New Multi-State Outbreak of E. coli Likely Linked to Romaine Lettuce…Again.
After three large outbreaks of E. coli O157:H7 linked to romaine lettuce in less than a year, the FDA recommended that growers modify their operations to prevent contamination from cow manure that was coming in contact with their products. They also recommended that all parts of the supply chain actively track the journey of the lettuce we eat, from the farm where it was grown to grocers’ shelves where it was sold. While farmers, suppliers, transporters and grocers all committed to doing this, there has been little tangible to show from it so far. This is so important because the type of E. coli bacteria in these outbreaks produces something called Shiga toxin, which can make people seriously ill, cause kidney damage and too often can be deadly. And, because this bacteria keeps ending up on fresh romaine, which consumers eat raw, there is no opportunity for the bacteria to be killed before being consumed.
We now have another E. coli outbreak, first identified in Wisconsin, of this same type of bacteria. It has since been found in other states and initial testing of products in Maryland indicate that it is likely, once again, contaminated romaine lettuce that is to blame. In this case investigators found E. coli O157:H7 in a package of ‘Ready Pac Bistro® Chicken Caesar Salad’. They have also linked a total of 17 related cases so far in 8 different states. Most of those states, including Wisconsin which has 6 linked cases, do not sell ‘Ready Pac’ products, so we know the contaminated ingredient is likely in multiple products and is certainly widespread.
“We need the investigators at the CDC, FDA and state health departments to complete matching the genetic fingerprints in this outbreak and trace the contaminated products to their source. Victims of E. coli poisoning deserve to know what made them so sick.”

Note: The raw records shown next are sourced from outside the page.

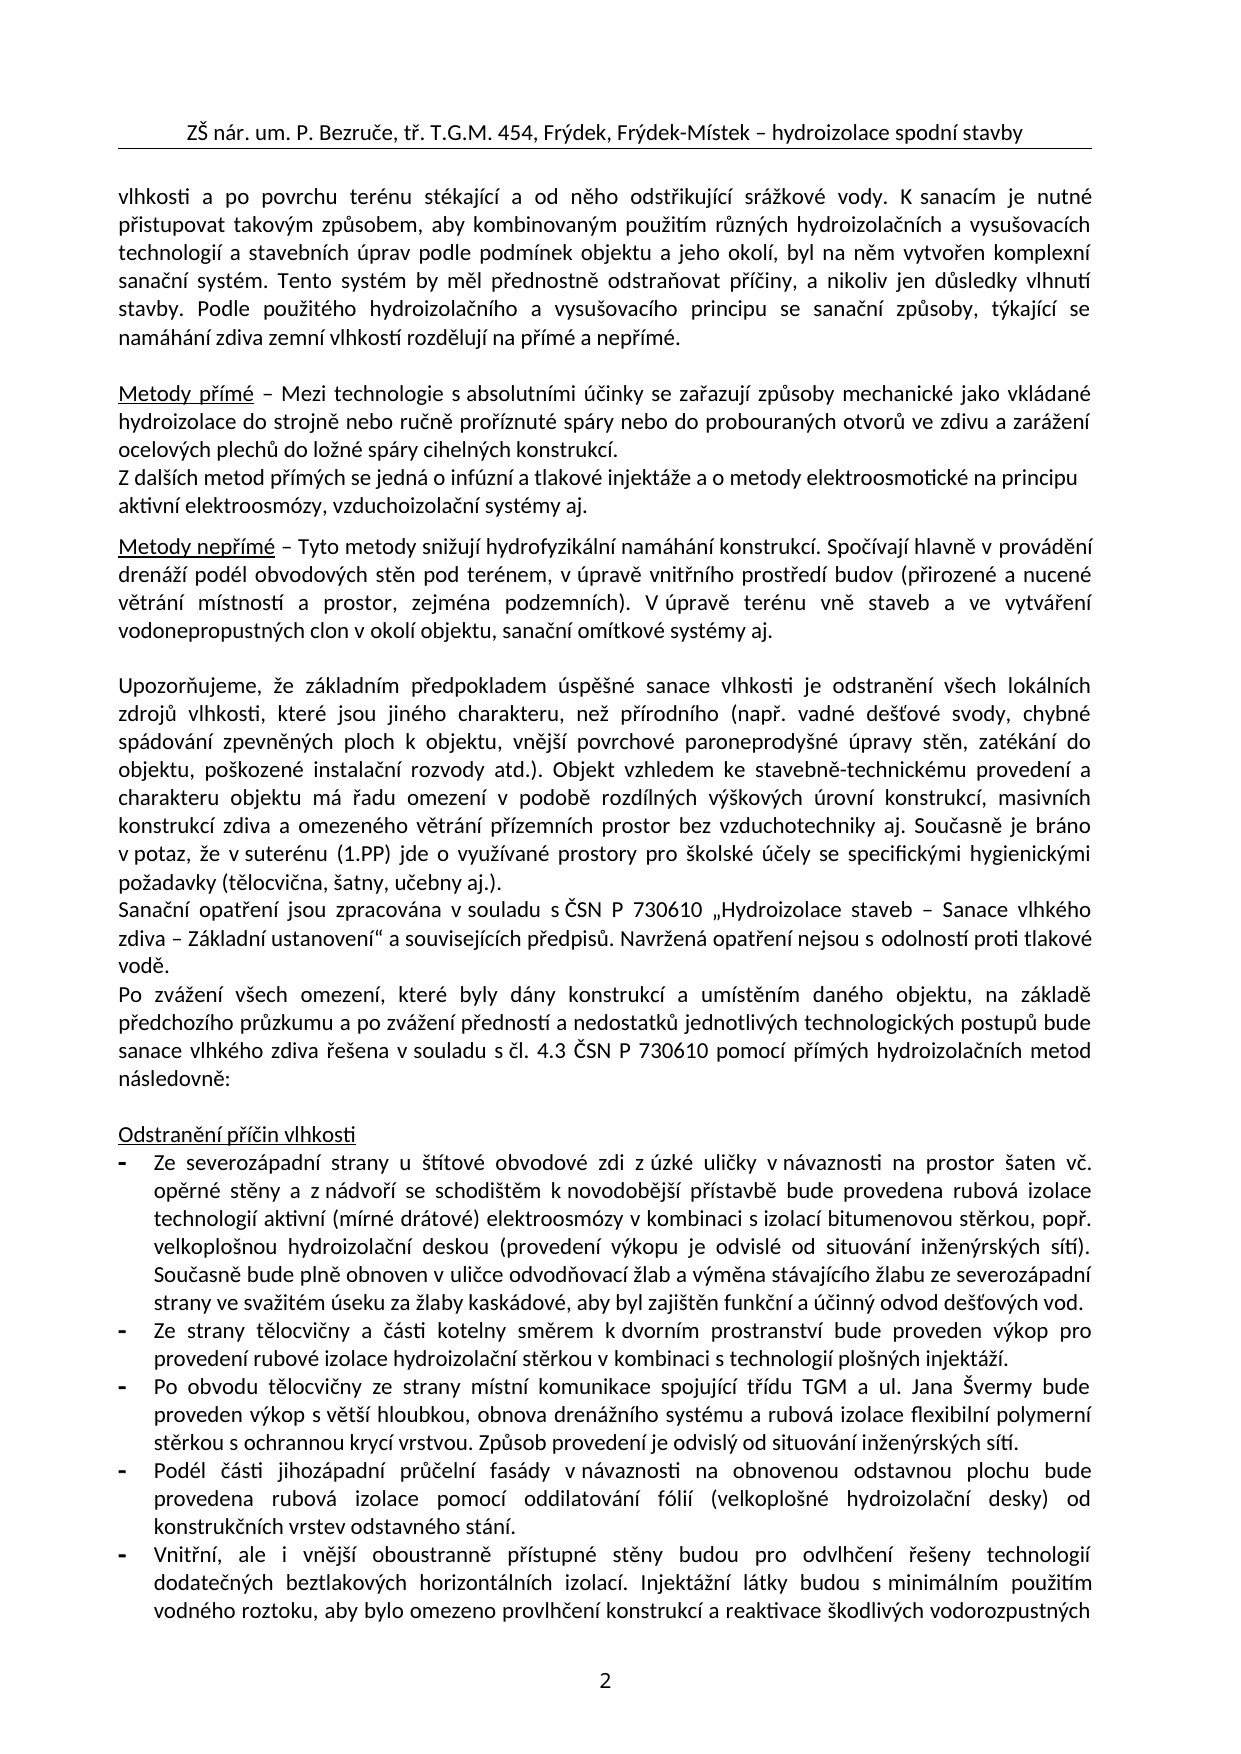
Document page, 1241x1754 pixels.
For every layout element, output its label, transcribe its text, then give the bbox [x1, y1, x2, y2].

text Odstranění příčin vlhkosti [118, 1120, 1092, 1148]
list Po obvodu tělocvičny ze strany místní komunikace spojující třídu TGM a ul. Jana Švermy bude proveden výkop s větší hloubkou, obnova drenážního systému a rubová izolace flexibilní polymerní stěrkou s ochrannou krycí vrstvou. Způsob provedení je odvislý od situování inženýrských sítí. [118, 1372, 1092, 1456]
list Ze severozápadní strany u štítové obvodové zdi z úzké uličky v návaznosti na prostor šaten vč. opěrné stěny a z nádvoří se schodištěm k novodobější přístavbě bude provedena rubová izolace technologií aktivní (mírné drátové) elektroosmózy v kombinaci s izolací bitumenovou stěrkou, popř. velkoplošnou hydroizolační deskou (provedení výkopu je odvislé od situování inženýrských sítí). Současně bude plně obnoven v uličce odvodňovací žlab a výměna stávajícího žlabu ze severozápadní strany ve svažitém úseku za žlaby kaskádové, aby byl zajištěn funkční a účinný odvod dešťových vod. [118, 1148, 1092, 1316]
list Ze strany tělocvičny a části kotelny směrem k dvorním prostranství bude proveden výkop pro provedení rubové izolace hydroizolační stěrkou v kombinaci s technologií plošných injektáží. [118, 1316, 1092, 1372]
text Z dalších metod přímých se jedná o infúzní a tlakové injektáže a o metody elektroosmotické na principu aktivní elektroosmózy, vzduchoizolační systémy aj. [118, 463, 1092, 519]
text Metody přímé – Mezi technologie s absolutními účinky se zařazují způsoby mechanické jako vkládané hydroizolace do strojně nebo ručně proříznuté spáry nebo do probouraných otvorů ve zdivu a zarážení ocelových plechů do ložné spáry cihelných konstrukcí. [118, 379, 1092, 463]
list Podél části jihozápadní průčelní fasády v návaznosti na obnovenou odstavnou plochu bude provedena rubová izolace pomocí oddilatování fólií (velkoplošné hydroizolační desky) od konstrukčních vrstev odstavného stání. [118, 1456, 1092, 1540]
text Upozorňujeme, že základním předpokladem úspěšné sanace vlhkosti je odstranění všech lokálních zdrojů vlhkosti, které jsou jiného charakteru, než přírodního (např. vadné dešťové svody, chybné spádování zpevněných ploch k objektu, vnější povrchové paroneprodyšné úpravy stěn, zatékání do objektu, poškozené instalační rozvody atd.). Objekt vzhledem ke stavebně-technickému provedení a charakteru objektu má řadu omezení v podobě rozdílných výškových úrovní konstrukcí, masivních konstrukcí zdiva a omezeného větrání přízemních prostor bez vzduchotechniky aj. Současně je bráno v potaz, že v suterénu (1.PP) jde o využívané prostory pro školské účely se specifickými hygienickými požadavky (tělocvična, šatny, učebny aj.). [118, 671, 1092, 896]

-Fred Pritzker, food safety attorney at the Pritzker Hageman law firm
How Do Investigators Try to Figure Out Where E. coli Contamination is Coming From?
When investigators work to figure out if people who have been sickened by E. coli were sickened from the same source, they start by determining if infected people consumed the same product, products containing the same ingredients or products that all came from the same place. This is called epidemiological evidence. Scientists then can use “genetic fingerprinting” to determine if the E. coli infecting one person came from the same source as the E. coli infecting another person. If they have a sample of contaminated product, they can then determine if the E. coli on that product is also from the same source. Investigators in Maryland used an extremely accurate form of this fingerprinting technique called Whole Genome Sequencing (WGS) to initially tie people infected with E. coli to one another and to the ‘Ready Pac’ product. Scientists in all the other states are using this or similar techniques, along with the epidemiological evidence, to try and match everyone in this outbreak to each other and to the products they have consumed. They can even use the degree of the genetic match to determine not just whether a product or victim matches, but how closely they match. This can provide information on the extent of the contamination and whether the contamination is related to other outbreaks in the past.
Why Haven’t They Been Able to Find the Source of E. coli Contamination in this Outbreak Yet?
So, if all of these investigators are putting together all of these clues…and if producers and supplier are supposed to be keeping track of where the lettuce they sell comes from…why don’t we know who the growers and suppliers of the lettuce are? Why haven’t the efforts of the investigators allowed them to find the source of the contamination (something the scientists call “traceback”)?
It’s hard enough and rare enough that investigators are able to find actual contaminated product – with an incubation time of 3-4 days before symptoms occur, contaminated products are often consumed or discarded by the time someone thinks to check them for contamination, and in a single bag of lettuce only a few pieces might be contaminated and consumed while the rest of the unused pieces are fine – so when they do have an actual positive sample of the product it should be a slam-dunk to trace the product back through the supply chain to the farm that grew it. Right? But in this outbreak, once again, they haven’t been able to. The best they have been able to do so far is to say it may have come from somewhere in California. Possibly, but not certainly, from the Salinas region. They will continue to work hard to try and pinpoint it further, but this may be the best they are able to do because the growers, suppliers and vendors have not implemented the tracking processes and technologies that were recommended after the last outbreak. This means that by the time the lettuce is in the bag it has moved between multiple transporters, suppliers, and vendors and may have been mixed with lettuce from farms all over the current growing regions. And so, once again, we are left, at least so far, not knowing how and where manure is getting onto our fresh vegetables resulting in people all over the country, who believe they are eating what should be healthy food, to fall victim to E. coli poisoning.
“The producers and suppliers of romaine lettuce and other produce need to get their act together and start tracking where their products come from and where they end up. Until they do, we’ll continue to get products contaminated with fecal matter, and we’ll see plenty more E. coli outbreaks in the future.”